Dental Stem Cells for Retinal Cell Regeneration
Multiple groups have shown that dental pulp stem cells have an affinity to differentiate into mature neuronal cells both in vitro and in vivo [28–30]. This characteristic is attributed to the neural crest origins of these cells, since the neural crest gives rise to the nerves of the peripheral nervous system [28]. Under appropriate in vitro conditions, DPSC develop the characteristic stellate neuronal morphology, express neuronal markers at both the gene and protein levels, and produce voltage-dependent current similar to mature neurons [28, 30]. Furthermore, in vivo, neuronally- differentiated DPSC maintained their neuronal phenotype and integrate into brain tissue after transplantation [28, 29]. Because of these capabilities, researchers are investigating the capacity of DPSC to differentiate into retinal neurons.

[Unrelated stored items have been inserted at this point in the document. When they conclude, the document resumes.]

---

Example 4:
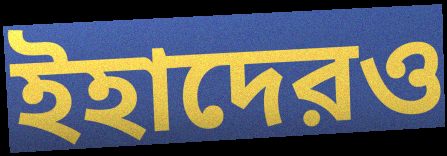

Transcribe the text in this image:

ইহাদেরও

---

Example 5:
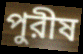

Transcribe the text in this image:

পুরীষ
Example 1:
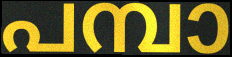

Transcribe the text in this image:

പമ്പാ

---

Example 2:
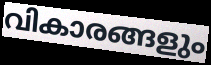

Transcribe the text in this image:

വികാരങ്ങളും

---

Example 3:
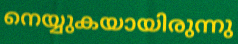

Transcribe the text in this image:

നെയ്യുകയായിരുന്നു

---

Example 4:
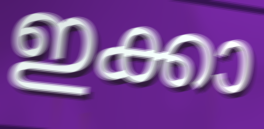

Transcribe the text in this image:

ഇക്കാ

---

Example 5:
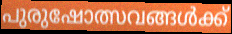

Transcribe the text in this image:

പുരുഷോത്സവങ്ങൾക്ക്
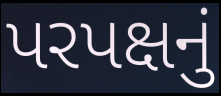
પરપક્ષનું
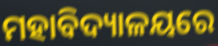
ମହାବିଦ୍ୟାଳୟରେ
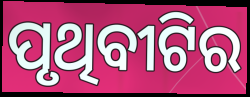
ପୃଥିବୀଟିର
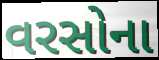
વરસોના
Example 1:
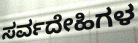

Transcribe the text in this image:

A recent study has shown that human DPSC cultured with conditioned media from rat retinal explants differentiated into retinal neurons [31]. Conditioned medium was collected from cultures of normal rat retinal explants or explants treated with N-methyl-N-nitrosourea (MNU), which chemically damages the retina by inducing apoptosis of the photoreceptor cells. Researchers found that DPSC adopt a neuronal cell morphology when cultured with either normal or damaged retinal explant conditioned medium [31]. However, DPSC only expressed rhodopsin after being cultured with conditioned medium from damaged retinal explants [31]. This shows promising data that DPSC have the capacity to differentiate into retinal neuron-like cells, and damaged retinal cells secrete signals to induce this differentiation. Elucidating the specific signals necessary to induce retinal cell differentiation from DPSCs would be additionally powerful and allow for the development of an efficient mechanism to develop a cellular therapy to treat retinal disorders.

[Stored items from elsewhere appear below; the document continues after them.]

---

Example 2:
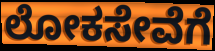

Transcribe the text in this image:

ಲೋಕಸೇವೆಗೆ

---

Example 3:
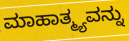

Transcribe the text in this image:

ಮಾಹಾತ್ಮ್ಯವನ್ನು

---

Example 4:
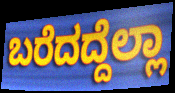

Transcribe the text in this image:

ಬರೆದದ್ದೆಲ್ಲಾ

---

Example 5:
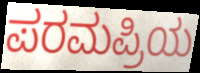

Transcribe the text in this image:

ಪರಮಪ್ರಿಯ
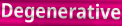
Degenerative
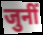
जुनीं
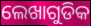
ଲେଖାଗୁଡିକ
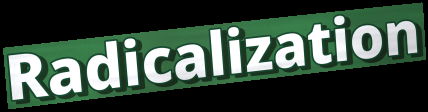
Radicalization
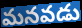
మనవడు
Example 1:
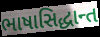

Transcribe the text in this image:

ભાષાસિદ્ધાન્ત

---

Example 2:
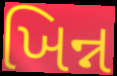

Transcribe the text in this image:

ખિન્ન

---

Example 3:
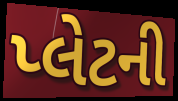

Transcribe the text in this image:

પ્લેટની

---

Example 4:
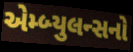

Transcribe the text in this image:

એમ્બ્યુલન્સનો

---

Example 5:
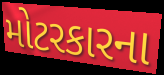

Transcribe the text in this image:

મોટરકારના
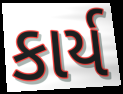
કાર્ય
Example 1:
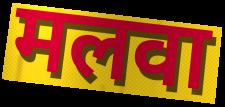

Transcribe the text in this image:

मलवा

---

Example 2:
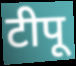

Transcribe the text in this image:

टीपू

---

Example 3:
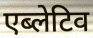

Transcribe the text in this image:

एब्लेटिव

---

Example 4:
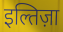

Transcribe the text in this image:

इल्तिज़ा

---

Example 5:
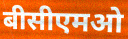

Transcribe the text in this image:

बीसीएमओ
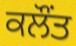
ਕਲੌਂਤ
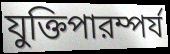
যুক্তিপারম্পর্য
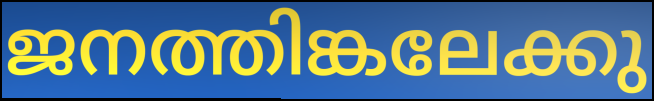
ജനത്തിങ്കലേക്കു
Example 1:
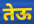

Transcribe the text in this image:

तेऊ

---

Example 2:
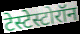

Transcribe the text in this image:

टेस्टेस्टोरॉन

Similar to DPSC, periodontal ligament stem cells (PDLSC) are able to differentiate down neuronal lineages [32], and this also is attributed to the neural crest origins of this tissue. Research is now also emerging on the use of PDLSC for retinal cell differentiation [33]. To induce differentiation, PDLSCs were first cultured as neuorospheres and then plated on Matrigel-coated dishes in differentiation medium containing Noggin and Dkk-1, inhibitors of the bone morphogenic protein and Wnt/β-catenin pathways, respectively [33]. Antagonizing these pathways mimicked developmental processes necessary for anterior neural plate formation and retinogenesis. Differentiated PDLSCs expressed genes and proteins characteristic of retinal fate induction such as Pax6 and Rx, and markers of photoreceptors such as rhodopsin and Nrl [33]. This study shows promising data on the potential use of PDLSCs for retinal cell regeneration. Additional animal studies showing the in vivo behavior of these differentiated PDLSCs such as cell integration into retinal structures and cell functionality would provide further support on the potential use of PDLSCs for regeneration therapies to treat retinopathies.